Economy

Banks see default rates fall and credit market rebound in 2024

Unlike incumbents, who hit the brakes during the spike in defaulting, challengers such as Nubank and Agibank continued to grow without shifting their focus away from low-income customers

Banks see default rates fall and credit market rebound in 2024
Illustration: EamesBot/Shutterstock

Following the interest rate easing cycle initiated by the Brazilian Central Bank’s Monetary Policy Committee in August last year, default levels in some of the country’s largest financial institutions ended this year’s first quarter stable or on a downward trend.
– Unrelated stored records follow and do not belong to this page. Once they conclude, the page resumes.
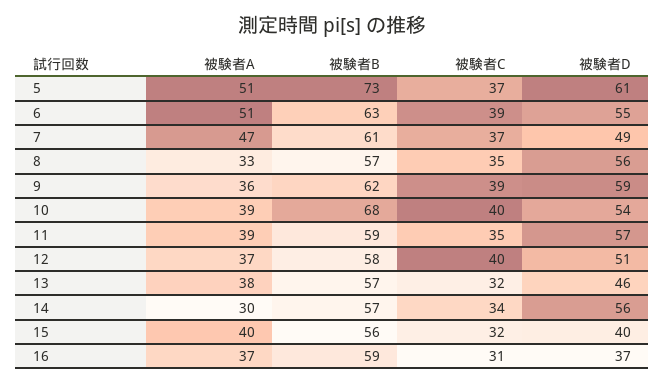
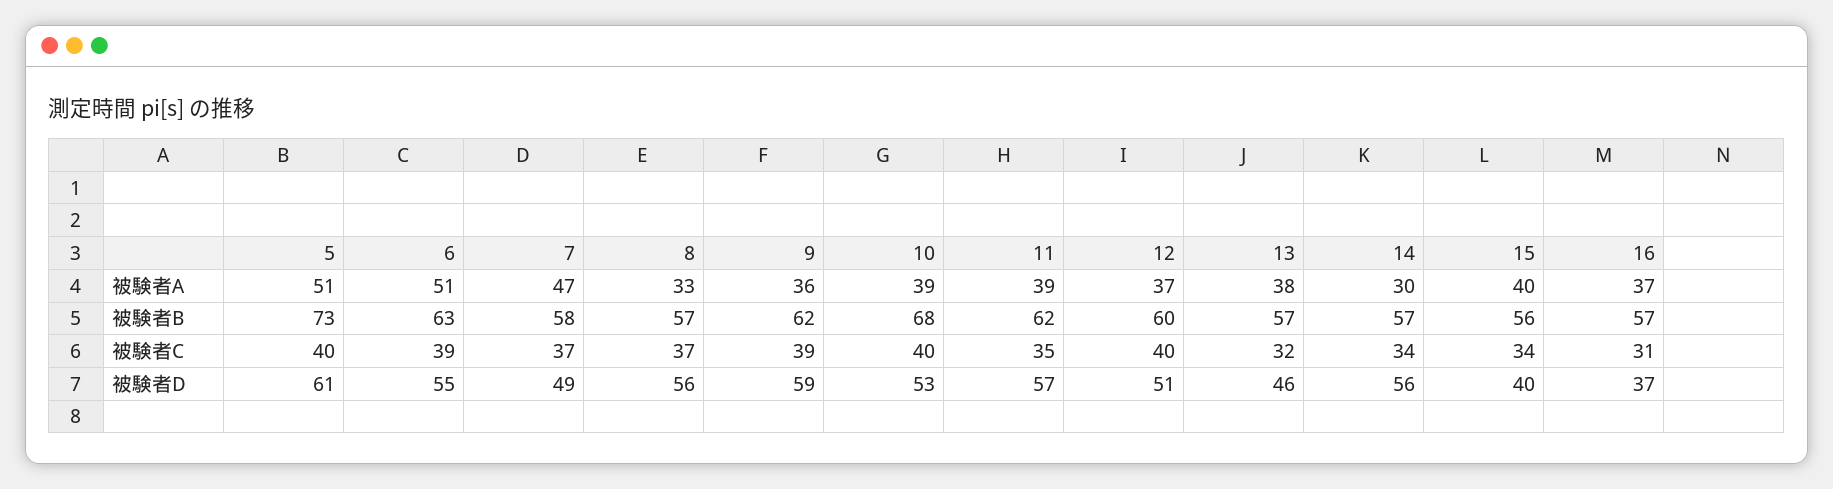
被験者C, 5: 37 -> 40
被験者B, 7: 61 -> 58
被験者C, 8: 35 -> 37
被験者D, 10: 54 -> 53
被験者B, 11: 59 -> 62
被験者B, 12: 58 -> 60
被験者C, 15: 32 -> 34
被験者B, 16: 59 -> 57

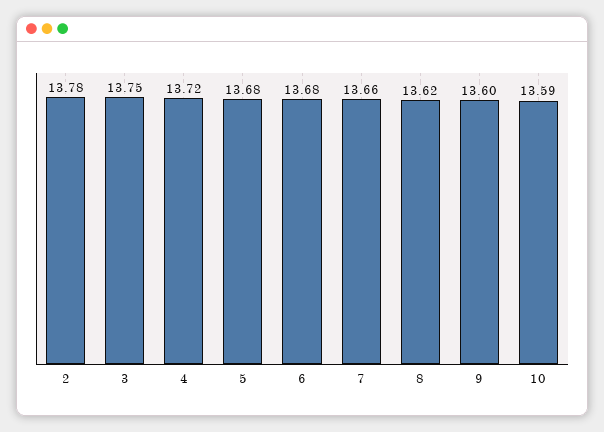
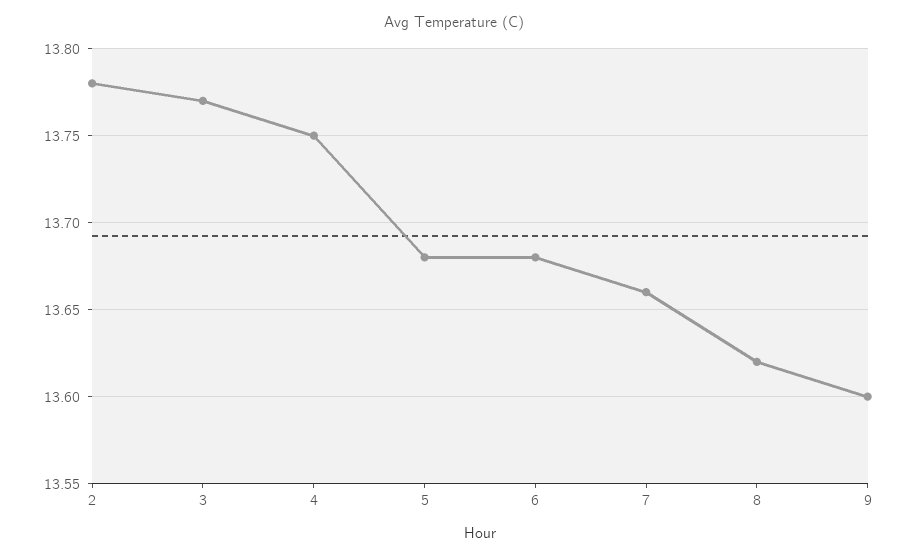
3: 13.75 -> 13.77
4: 13.72 -> 13.75
10: 13.59 -> none

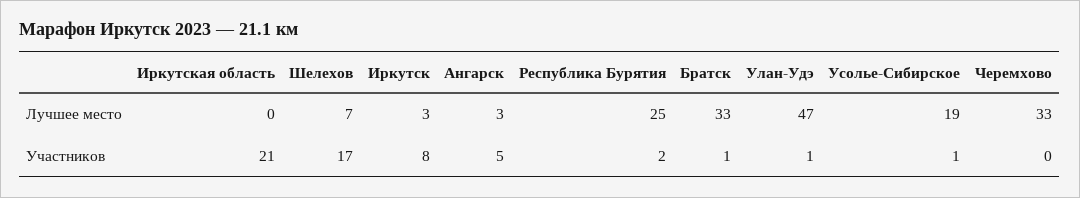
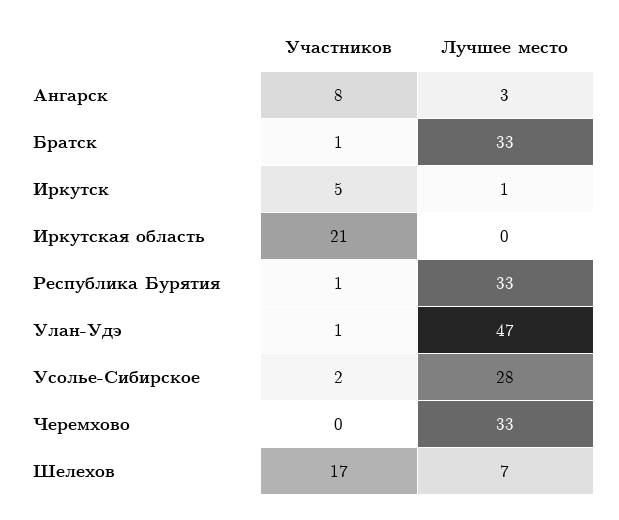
Иркутск, Лучшее место: 3 -> 1
Республика Бурятия, Лучшее место: 25 -> 33
Усолье-Сибирское, Лучшее место: 19 -> 28
Иркутск, Участников: 8 -> 5
Ангарск, Участников: 5 -> 8
Республика Бурятия, Участников: 2 -> 1
Усолье-Сибирское, Участников: 1 -> 2

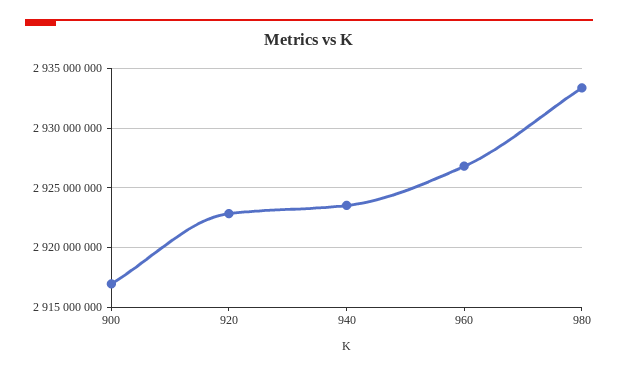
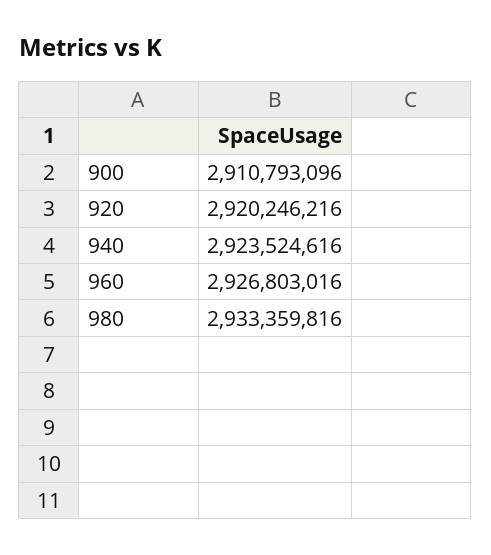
900: 2917000000 -> 2910793096
920: 2923000000 -> 2920246216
This is a sign that the credit market could start emerging from the doldrums in 2024, but not all players will follow this recovery in the same way. Unlike established players — who hit the brakes on concessions during the defaulting peak, adopted de-risking strategies, and are slowly resuming new loans — challengers such as Nubank and Agibank continue to grow without shifting their focus away from low-income customers.

Last year, the country saw a 7.9 percent growth in outstanding loans, following a pronounced slowdown in new corporate/SME and unsecured household concessions. It was a sharp drop compared to the previous three years, in which — driven by the unusual liquidity boost prompted by the Covid pandemic — portfolio balances grew by an average of 15 percent per year. 

As we have reported, much of this credit growth was pushed by the rise of credit card owners, not only at the hands of traditional institutions but through digital banks and fintechs. 

While this has brought tens of millions of Brazilians into the banking system, it has also pushed many into debt as problems such as low financial literacy, persistent barriers to credit, and eye-watering interest rates became more evident. 

The burden of credit cards on personal income rose from 23.6 percent in 2019 to 30.7 percent last June, when Brazil’s default rate peaked.

Since the second half of 2023, however, factors such as falling inflation, a resilient job market, and the government’s Bolsa Família income transfer program have been helping families get out of debt and improve their credit scores. ​​

The non-earmarked credit default rate (for debts overdue by more than 90 days), encompassing individual and business borrowers, reached 4.5 percent in April this year, the latest data available, down 0.1 percentage points from a year earlier.